横坐标表示研磨处理的次数,主纵坐标表示栅电极材料和隔离结构的总去除量,次纵坐标表示去除选择比;其中,斜线填充的柱状图表示栅电极材料的总去除量,白色填充的柱状图表示隔离结构的总去除量;去除选择比指的是:栅电极材料总去除量和隔离结构总去除量的比值。
虚线框601表示的是未进行第二研磨处理的情况(即仅采用金属用研磨液进行一次研磨处理的情况),用作为比较基准,虚线框602表示的是循环进行三次研磨处理的情况,虚线框603表示的是循环进行四次研磨处理的情况,虚线框604表示的是循环进行六次研磨处理的情况,虚线框605表示的是循环进行十次研磨处理的情况。
由图可知,采用金属用研磨液进行研磨处理的总时间相同的情况下,通过相继进行第一研磨处理和第二研磨处理,有利于减小栅电极材料和隔离结构的总去除量的差值;增加研磨处理的循环次数,也能减小栅电极材料和隔离结构的总去除量的差值,从而在研磨去除栅电极材料的同时,能够去除凸出于层间介质层的隔离结构。
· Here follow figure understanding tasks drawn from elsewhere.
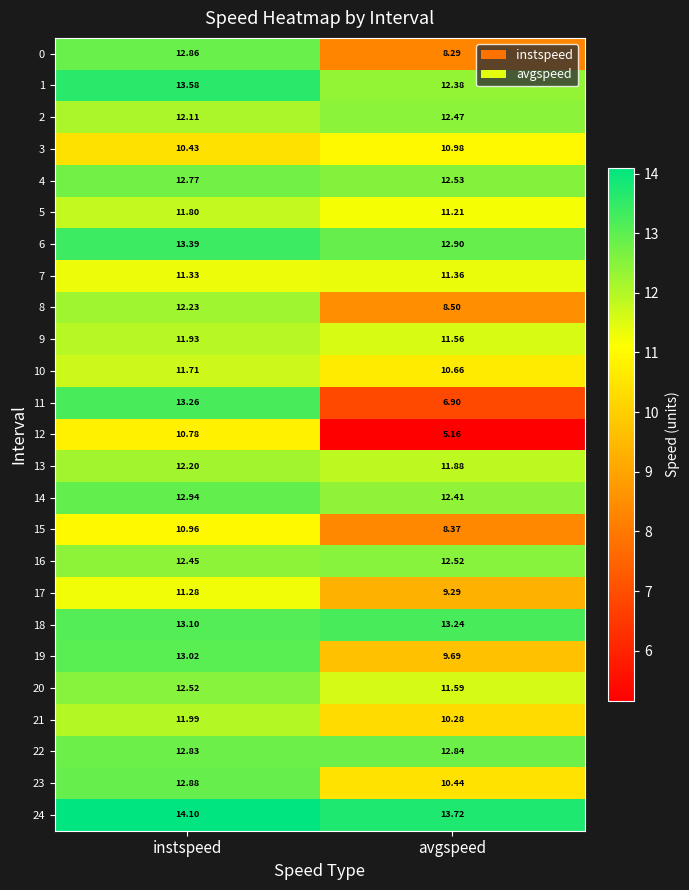

Is the value of 5 at instspeed greater than the value of 22 at instspeed?

No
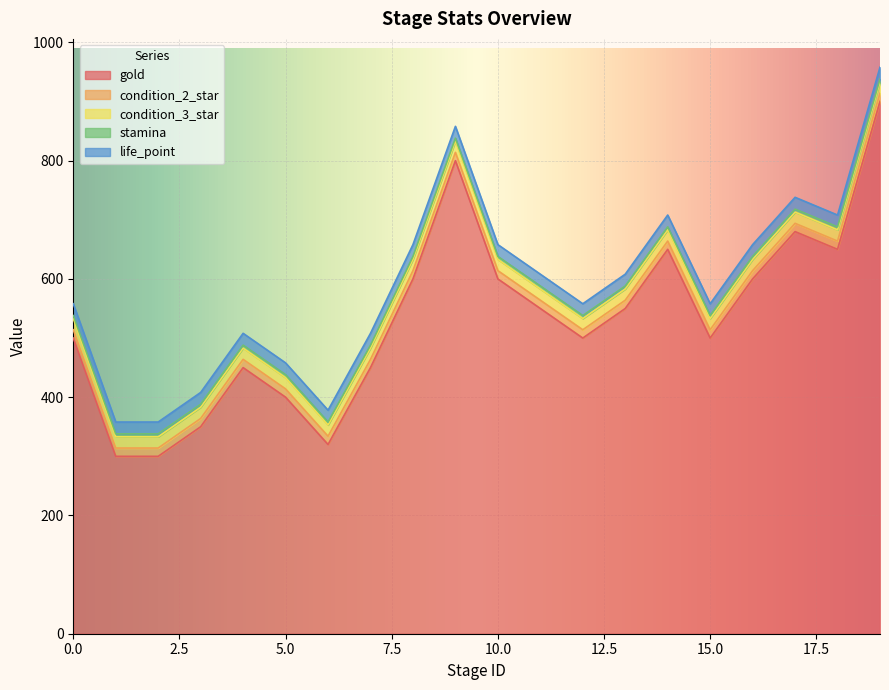

Between 7 and 8, which series saw the biggest shift?

gold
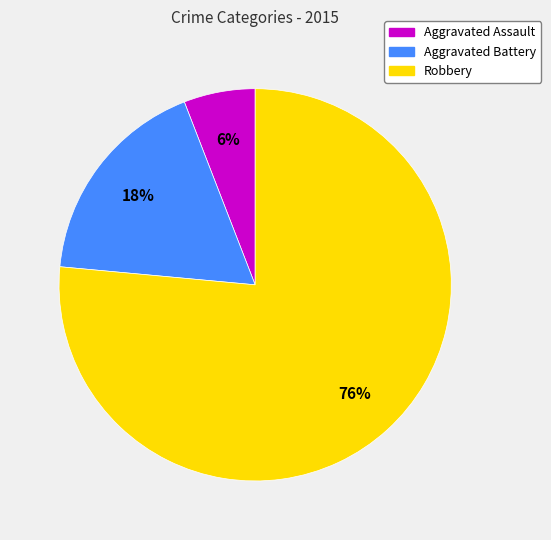

Is it true that Aggravated Battery is 18% of the pie?

True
还需要说明的是,在每一次研磨处理中,所述第二研磨处理的工艺时间不宜过短,也不宜过长。如果工艺时间过短,相应会降低所述第二研磨处理对所述隔离结构400的去除效果,相应的,在完成所述研磨处理后,所述层间介质层300层顶面仍有栅电极材料550残留物的概率较高;随着第二研磨处理工艺时间的增加,晶圆表面的酸性环境逐渐减弱,所述第二研磨处理对隔离结构400的影响逐渐减小,甚至,所述第二研磨处理的工艺时间超过一定数值时,第二研磨处理不再对隔离结构400产生影响,因此,工艺时间过长反而会造成成本和时间的浪费。为此,本实施例中,在每一次研磨处理中,所述第二研磨处理的工艺时间为5秒至15秒。
具体地,为了进一步增强所述第二研磨处理对所述隔离结构400的去除效果,在每一次研磨处理中,所述第二研磨处理的工艺时间为10秒至15秒。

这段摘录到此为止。